Processed/exported SDK metrics

open-telemetry / semantic-conventions

Defines standards for generating consistent, accessible telemetry across a variety of domains

Apache License 2.0

288 stars 176 forks source link

Processed/exported SDK metrics #83

Open carlosalberto opened 1 year ago

carlosalberto commented 1 year ago

Opening this issue to mainly get the ball rolling, as I have had users asking for metrics around processed/dropped/exported data (starting with traces, but following up with metrics/logs). I'd like to initially add the following metrics (some inspiration take by the current metrics in the Java SDK):

otel.exporter.exported, counter, with attributes:
- success = true|false
- type = span|metric|log
- exporterType = <exporter type, e.g. GrpcSpanExporter>
otel.processor.processed, counter, with attributes:
- dropped = true|false (buffer overflow)
- type = span|metric|log
- processorType = <processor typ, e.g. BatchSpanProcessor>

Albeit this is mostly targeted at SDKs, the Collector could use this as well - in which case we may want to add a component or pipeline.component attribute (or similar), to signal whether this is a SDK or a Collector.

arminru commented 1 year ago

Do you intend to just introduce a semantic convention for this, or would this be added to the SDK specification (in https://github.com/open-telemetry/opentelemetry-specification) as well to ensure a consistent implementation? The relevant SDK spec parts are already stable, but this could be introduced as an optional feature.

jsuereth commented 1 year ago

+1 on semconv, also this walks into the "namespaced attributes" debate.

Oberon00 commented 1 year ago

The relevant SDK spec parts are already stable, but this could be introduced as an optional feature.

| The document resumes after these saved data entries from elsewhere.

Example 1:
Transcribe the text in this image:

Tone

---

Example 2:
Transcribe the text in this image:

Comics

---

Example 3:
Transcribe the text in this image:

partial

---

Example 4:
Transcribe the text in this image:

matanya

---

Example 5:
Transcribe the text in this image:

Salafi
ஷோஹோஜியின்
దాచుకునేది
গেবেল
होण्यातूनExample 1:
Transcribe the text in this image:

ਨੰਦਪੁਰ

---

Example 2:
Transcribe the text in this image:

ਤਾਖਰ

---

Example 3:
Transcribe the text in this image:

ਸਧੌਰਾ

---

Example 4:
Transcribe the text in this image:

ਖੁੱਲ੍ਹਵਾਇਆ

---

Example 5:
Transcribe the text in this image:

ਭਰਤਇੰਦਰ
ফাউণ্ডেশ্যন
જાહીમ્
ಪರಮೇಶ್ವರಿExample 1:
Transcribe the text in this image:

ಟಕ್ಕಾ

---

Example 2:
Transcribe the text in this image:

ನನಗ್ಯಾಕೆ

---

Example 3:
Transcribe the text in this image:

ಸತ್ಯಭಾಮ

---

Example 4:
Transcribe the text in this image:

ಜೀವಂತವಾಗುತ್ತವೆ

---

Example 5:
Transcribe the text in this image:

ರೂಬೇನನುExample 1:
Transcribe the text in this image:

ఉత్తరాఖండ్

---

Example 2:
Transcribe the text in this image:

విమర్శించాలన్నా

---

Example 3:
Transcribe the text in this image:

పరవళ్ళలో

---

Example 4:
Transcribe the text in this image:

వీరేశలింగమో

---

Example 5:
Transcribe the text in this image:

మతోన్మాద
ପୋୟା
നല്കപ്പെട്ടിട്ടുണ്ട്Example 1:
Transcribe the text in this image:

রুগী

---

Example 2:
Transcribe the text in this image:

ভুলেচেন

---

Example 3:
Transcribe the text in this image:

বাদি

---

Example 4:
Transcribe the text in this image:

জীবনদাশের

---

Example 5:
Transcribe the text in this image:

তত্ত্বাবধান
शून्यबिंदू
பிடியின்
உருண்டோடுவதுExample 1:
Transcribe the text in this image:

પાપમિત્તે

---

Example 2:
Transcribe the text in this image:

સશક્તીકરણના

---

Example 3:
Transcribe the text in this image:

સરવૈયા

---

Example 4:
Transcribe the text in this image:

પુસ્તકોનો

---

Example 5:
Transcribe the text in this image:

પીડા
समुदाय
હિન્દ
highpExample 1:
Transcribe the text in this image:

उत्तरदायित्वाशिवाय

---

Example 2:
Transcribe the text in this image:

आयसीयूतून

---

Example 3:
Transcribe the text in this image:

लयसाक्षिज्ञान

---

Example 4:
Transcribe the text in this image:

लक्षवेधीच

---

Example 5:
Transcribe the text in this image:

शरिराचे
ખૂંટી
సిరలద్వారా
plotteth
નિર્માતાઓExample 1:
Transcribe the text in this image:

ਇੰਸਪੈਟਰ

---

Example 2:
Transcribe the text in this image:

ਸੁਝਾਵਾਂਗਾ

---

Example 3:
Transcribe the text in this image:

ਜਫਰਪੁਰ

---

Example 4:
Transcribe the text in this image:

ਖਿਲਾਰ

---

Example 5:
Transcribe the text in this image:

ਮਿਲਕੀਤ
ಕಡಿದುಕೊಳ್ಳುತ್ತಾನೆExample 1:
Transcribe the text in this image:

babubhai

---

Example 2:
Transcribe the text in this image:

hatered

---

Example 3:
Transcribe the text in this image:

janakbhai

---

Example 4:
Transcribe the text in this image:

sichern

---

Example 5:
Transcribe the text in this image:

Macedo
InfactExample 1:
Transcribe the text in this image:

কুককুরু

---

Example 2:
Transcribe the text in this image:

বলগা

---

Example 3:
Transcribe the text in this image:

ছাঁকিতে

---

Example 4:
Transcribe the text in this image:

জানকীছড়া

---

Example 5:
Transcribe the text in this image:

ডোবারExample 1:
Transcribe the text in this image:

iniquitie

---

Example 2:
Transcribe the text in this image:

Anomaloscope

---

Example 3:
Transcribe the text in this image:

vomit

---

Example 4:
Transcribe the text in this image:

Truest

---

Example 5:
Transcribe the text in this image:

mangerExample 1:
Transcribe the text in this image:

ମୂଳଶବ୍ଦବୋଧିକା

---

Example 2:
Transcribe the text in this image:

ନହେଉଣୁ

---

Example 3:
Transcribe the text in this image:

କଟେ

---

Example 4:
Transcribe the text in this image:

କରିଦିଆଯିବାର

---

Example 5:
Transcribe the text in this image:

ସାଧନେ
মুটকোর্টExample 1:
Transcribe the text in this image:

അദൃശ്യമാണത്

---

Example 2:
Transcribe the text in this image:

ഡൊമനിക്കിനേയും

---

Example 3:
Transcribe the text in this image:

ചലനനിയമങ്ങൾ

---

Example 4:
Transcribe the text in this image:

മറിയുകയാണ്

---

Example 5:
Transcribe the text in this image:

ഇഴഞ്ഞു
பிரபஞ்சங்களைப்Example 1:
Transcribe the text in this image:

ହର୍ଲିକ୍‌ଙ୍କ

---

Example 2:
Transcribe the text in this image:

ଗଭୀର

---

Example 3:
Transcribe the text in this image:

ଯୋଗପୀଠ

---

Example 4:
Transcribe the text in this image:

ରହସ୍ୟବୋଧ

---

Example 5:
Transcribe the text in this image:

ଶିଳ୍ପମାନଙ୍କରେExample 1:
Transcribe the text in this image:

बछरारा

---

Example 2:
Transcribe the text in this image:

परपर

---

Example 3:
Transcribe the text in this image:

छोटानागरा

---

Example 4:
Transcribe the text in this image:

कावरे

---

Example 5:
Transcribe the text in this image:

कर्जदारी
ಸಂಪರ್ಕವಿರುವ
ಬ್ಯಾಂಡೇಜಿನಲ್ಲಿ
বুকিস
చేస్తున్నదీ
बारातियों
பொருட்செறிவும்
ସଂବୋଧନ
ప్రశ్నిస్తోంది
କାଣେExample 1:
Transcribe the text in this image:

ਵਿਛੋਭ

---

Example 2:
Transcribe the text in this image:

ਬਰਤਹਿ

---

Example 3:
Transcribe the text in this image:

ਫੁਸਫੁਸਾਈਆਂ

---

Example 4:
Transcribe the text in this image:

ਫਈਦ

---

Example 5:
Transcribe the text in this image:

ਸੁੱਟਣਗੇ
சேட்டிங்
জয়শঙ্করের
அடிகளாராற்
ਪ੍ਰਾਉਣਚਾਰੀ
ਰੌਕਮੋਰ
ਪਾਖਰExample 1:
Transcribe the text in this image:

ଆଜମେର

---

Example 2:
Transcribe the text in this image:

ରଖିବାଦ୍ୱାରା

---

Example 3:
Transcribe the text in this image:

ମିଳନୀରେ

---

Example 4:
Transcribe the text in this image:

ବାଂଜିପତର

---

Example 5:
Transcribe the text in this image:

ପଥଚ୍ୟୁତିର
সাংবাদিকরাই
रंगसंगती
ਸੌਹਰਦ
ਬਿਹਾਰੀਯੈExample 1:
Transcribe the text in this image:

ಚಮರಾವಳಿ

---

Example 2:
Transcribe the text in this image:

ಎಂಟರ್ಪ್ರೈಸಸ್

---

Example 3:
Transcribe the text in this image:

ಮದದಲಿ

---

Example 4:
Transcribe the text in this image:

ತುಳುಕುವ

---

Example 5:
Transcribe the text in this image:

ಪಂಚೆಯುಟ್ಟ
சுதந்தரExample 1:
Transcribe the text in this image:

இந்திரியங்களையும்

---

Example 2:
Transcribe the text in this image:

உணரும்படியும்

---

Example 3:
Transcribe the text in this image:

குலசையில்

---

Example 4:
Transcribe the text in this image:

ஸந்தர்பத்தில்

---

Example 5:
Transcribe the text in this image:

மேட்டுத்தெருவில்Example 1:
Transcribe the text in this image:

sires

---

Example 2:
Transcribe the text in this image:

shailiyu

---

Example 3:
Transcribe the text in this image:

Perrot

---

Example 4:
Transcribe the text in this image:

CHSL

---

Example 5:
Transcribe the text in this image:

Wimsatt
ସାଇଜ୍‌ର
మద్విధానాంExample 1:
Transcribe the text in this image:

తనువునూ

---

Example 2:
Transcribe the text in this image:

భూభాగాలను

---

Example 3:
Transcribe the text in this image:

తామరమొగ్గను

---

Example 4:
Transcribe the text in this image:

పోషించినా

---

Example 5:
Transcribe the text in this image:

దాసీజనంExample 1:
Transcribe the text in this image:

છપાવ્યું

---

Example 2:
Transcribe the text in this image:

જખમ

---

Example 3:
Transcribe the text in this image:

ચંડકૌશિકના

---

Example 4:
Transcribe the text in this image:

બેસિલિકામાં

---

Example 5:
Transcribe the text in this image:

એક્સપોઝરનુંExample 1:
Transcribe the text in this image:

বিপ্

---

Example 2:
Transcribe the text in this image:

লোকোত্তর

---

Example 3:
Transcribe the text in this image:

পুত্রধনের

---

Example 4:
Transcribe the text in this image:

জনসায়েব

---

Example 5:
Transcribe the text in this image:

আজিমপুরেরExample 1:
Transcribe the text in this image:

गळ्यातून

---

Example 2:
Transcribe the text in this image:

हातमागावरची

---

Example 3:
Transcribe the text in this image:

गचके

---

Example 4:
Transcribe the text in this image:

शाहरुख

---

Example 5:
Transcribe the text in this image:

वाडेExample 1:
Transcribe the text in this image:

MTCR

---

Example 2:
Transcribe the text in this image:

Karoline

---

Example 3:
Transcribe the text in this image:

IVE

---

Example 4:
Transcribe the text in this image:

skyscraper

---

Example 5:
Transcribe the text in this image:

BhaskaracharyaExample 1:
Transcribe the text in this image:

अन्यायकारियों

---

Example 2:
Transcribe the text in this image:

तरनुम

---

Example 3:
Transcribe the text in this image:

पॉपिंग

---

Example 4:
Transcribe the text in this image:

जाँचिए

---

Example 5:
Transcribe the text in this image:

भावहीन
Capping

I don't think that "stable" is that restrictive, but I think this would be best made optional anyway

fbogsany commented 1 year ago

This is exceptionally useful. We added hooks to enable metrics capture in the Ruby SDK a couple of years ago: https://github.com/open-telemetry/opentelemetry-ruby/pull/510. The metrics we defined include:

otel.otlp_exporter.request_duration
otel.otlp_exporter.failure ("soft" failure - request will be retried)
otel.bsp.buffer_utilization (a snapshot of "fullness" of the BSP buffer)
otel.bsp.export.success
otel.bsp.export.failure (hard failure - request will not be retried)
otel.bsp.exported_spans
otel.bsp.dropped_spans

At Shopify, we find these metrics very useful for monitoring the health of our trace collection pipeline. We have added these metrics in various hacky ways to other language SDKs (e.g. Go). It would be great to standardize them across SDK implementations.

robertlaurin commented 1 year ago

The Ruby SDK also reports compressed and uncompressed sizes of the batch before exporting. We have found this to be a better indicator of load on our collection infrastructure than span volume alone. We often feel the pain of this missing from other SDK implementations where we have not hacked it in.

tiithansen commented 2 months ago

It would be nice if BSP would export following metrics:

otel.bsp.queue.capacity - Maximum size of queue (Gauge) otel.bsp.queue.size - Number of items in queue (Gauge) otel.bsp.queue.max_batch_size - Maximum size of a batch (Gauge) otel.bsp.queue.timeout - Timeout when batch is exported regardless of size (Gauge) otel.bsp.queue.exports - With labels reason=size|timeout (Counter)

Then its possible to build dashboards and alerts to detect problematic applications easily because its possible to compare size and capacity also its possible to see what triggers exports most timeouts or size hits.